Given task
Reproduce the passage from "Multiplying large numbers, playing" to "only computational power." in the discussion of AI progress, word for word.

** start of Extract **

I bet if you interview the average AI researcher they'd not be convinced. All the progress we've seen can be summed up as doing dumb things quickly. Obviously that's a bit reductive and some of the dumb things are less dumb than they were before but it's hard to deny how much progress depends on our ever increasing ability to do mechanical things faster than ever before. "Dumb things quickly" is also closer to the truth about the current (and forseeable future) state of AI than all the pop-culture bullshit about super intelligence and robots taking over.

> All the progress we've seen can be summed up as doing dumb things quickly.

Multiplying large numbers, playing chess well, and proving mathematical theorems were widely believed to necessarily require intelligence, up until when a machine could do it.

Doing those tasks intuitively requires intelligence - and has still not been done. Doing these tasks brute force by exhausting the problem problem space never required 'intellegence', only computational power.

** end of Extract **
** start of Extracted material **

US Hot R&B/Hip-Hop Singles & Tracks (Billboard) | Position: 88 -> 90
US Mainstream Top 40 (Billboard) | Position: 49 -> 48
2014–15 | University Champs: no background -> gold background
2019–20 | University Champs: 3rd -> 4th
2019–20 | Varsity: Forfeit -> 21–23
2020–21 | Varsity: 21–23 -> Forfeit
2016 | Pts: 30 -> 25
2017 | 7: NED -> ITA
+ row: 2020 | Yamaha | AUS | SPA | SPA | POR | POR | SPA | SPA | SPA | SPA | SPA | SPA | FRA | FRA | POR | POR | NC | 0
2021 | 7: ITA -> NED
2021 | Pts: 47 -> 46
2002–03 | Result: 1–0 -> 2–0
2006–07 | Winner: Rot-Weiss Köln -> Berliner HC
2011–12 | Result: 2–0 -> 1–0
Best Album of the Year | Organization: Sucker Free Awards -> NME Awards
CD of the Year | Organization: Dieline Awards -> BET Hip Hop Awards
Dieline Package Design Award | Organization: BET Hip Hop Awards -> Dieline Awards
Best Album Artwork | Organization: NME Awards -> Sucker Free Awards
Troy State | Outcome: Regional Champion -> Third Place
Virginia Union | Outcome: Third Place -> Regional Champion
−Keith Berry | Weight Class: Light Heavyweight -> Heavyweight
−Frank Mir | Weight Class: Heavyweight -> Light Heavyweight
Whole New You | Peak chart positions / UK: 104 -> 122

** end of Extracted material **

Solution to the problem
Multiplying large numbers, playing chess well, and proving mathematical theorems were widely believed to necessarily require intelligence, up until when a machine could do it.

Doing those tasks intuitively requires intelligence - and has still not been done. Doing these tasks brute force by exhausting the problem problem space never required 'intellegence', only computational power.